**Provided text:**
+-------+

The stock closed on 11 March at 372.6p, posting a range of 370.1p – 376.2p. As of writing on 12 March, the stock’s selling has continued unabated, and it now trades at 363.6p.
What is Driving IAG Share Price Forecasts Right Now?
1) Jet A1 fuel shock, directly linked to the oil price spike, is the dominant headwind confronting IAG and other airlines. Airlines typically operate on fine margins, depending mostly on passenger traffic for revenue and profitability. Therefore, they are highly prone to margin knocks from higher fuel prices or lower-than-expected passenger numbers. In this situation, many airlines could be forced to raise prices to stay afloat and also face the potential dilemma of pricing out certain passenger segments. Such margin compression is what is now leading to cautious guidance from several airlines.
2. Pass-through Rates: Airlines typically respond to rising costs by raising ticket prices and adjusting capacity. While this helps to build resilience in earnings, the typical market response to such shocks is to sell. Only when consideration is given to evidence that the adjustments in capacity and pricing have had a positive impact does sectoral demand return. The IAG’s share price is currently in a sell phase.

+-------+

**Information shown:**
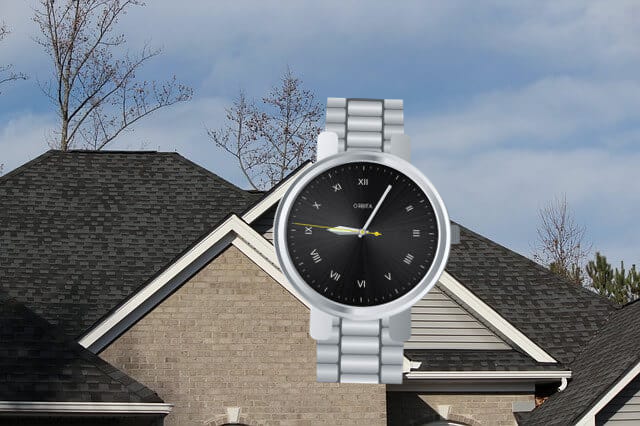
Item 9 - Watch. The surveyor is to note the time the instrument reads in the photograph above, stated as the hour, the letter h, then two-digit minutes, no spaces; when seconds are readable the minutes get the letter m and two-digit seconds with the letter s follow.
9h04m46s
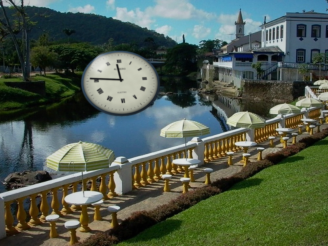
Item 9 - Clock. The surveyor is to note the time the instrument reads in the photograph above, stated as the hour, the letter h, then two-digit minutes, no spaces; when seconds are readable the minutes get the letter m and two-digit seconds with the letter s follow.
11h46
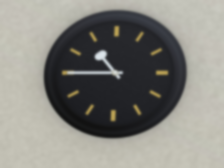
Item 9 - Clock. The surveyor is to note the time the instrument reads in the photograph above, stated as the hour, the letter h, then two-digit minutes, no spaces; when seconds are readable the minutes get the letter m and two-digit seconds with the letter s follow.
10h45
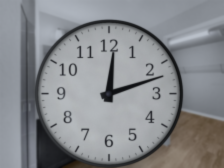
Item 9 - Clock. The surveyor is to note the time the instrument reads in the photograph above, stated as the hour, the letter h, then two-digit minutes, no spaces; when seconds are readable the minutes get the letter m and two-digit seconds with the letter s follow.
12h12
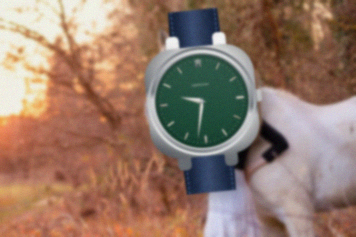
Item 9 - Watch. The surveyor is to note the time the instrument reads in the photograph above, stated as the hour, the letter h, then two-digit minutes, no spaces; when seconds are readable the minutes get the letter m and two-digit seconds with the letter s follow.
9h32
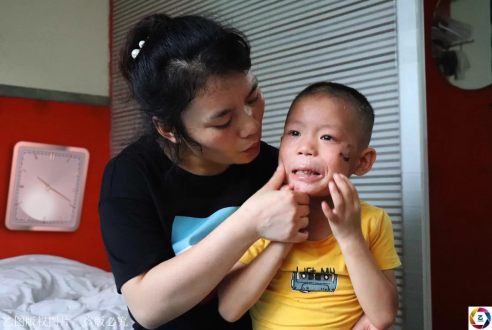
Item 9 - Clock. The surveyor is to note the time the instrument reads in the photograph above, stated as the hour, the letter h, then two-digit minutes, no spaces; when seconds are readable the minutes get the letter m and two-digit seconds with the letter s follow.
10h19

+-------+

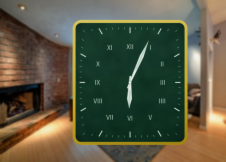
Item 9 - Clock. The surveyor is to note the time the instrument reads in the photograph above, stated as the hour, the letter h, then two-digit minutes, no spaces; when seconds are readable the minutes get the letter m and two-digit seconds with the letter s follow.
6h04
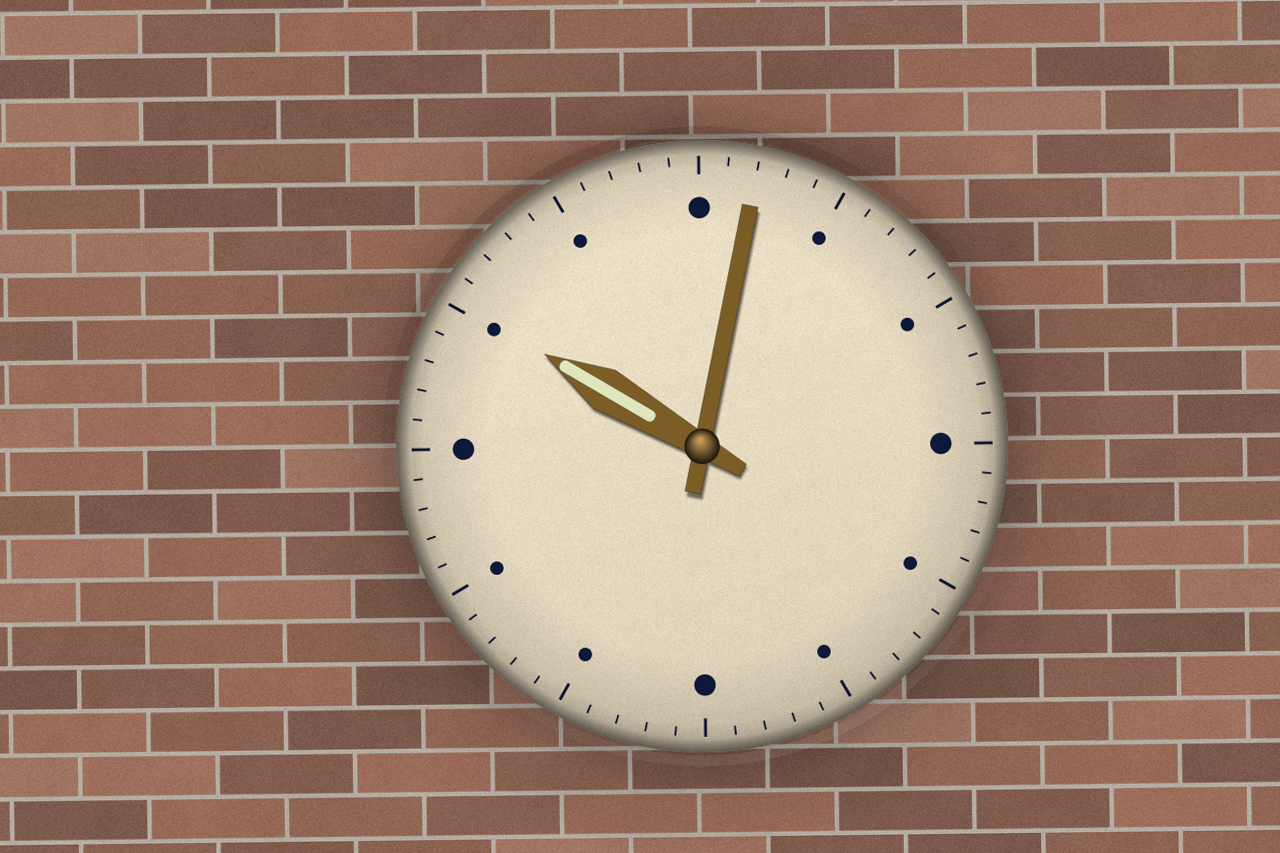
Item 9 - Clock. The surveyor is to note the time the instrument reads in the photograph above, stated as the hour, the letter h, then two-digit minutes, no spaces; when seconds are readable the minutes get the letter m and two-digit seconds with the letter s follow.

+-------+

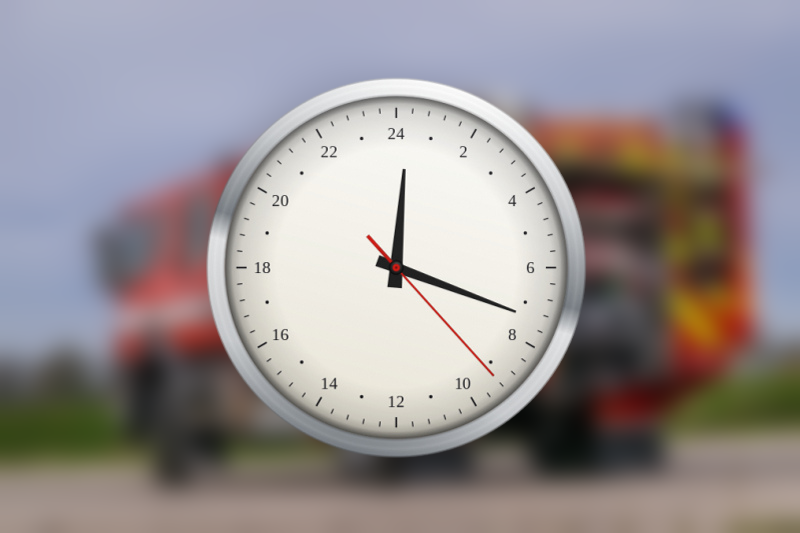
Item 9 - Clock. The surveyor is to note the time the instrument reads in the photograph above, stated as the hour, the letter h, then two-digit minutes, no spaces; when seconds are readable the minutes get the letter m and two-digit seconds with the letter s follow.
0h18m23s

+-------+

In the IAG share price commentary, swap "passenger" for "traveler" and write out the passage from "The stock closed" up to and including "from several airlines.". The listing is separate material and has no connection to the IAG share price commentary.

The stock closed on 11 March at 372.6p, posting a range of 370.1p – 376.2p. As of writing on 12 March, the stock’s selling has continued unabated, and it now trades at 363.6p.
What is Driving IAG Share Price Forecasts Right Now?
1) Jet A1 fuel shock, directly linked to the oil price spike, is the dominant headwind confronting IAG and other airlines. Airlines typically operate on fine margins, depending mostly on traveler traffic for revenue and profitability. Therefore, they are highly prone to margin knocks from higher fuel prices or lower-than-expected traveler numbers. In this situation, many airlines could be forced to raise prices to stay afloat and also face the potential dilemma of pricing out certain traveler segments. Such margin compression is what is now leading to cautious guidance from several airlines.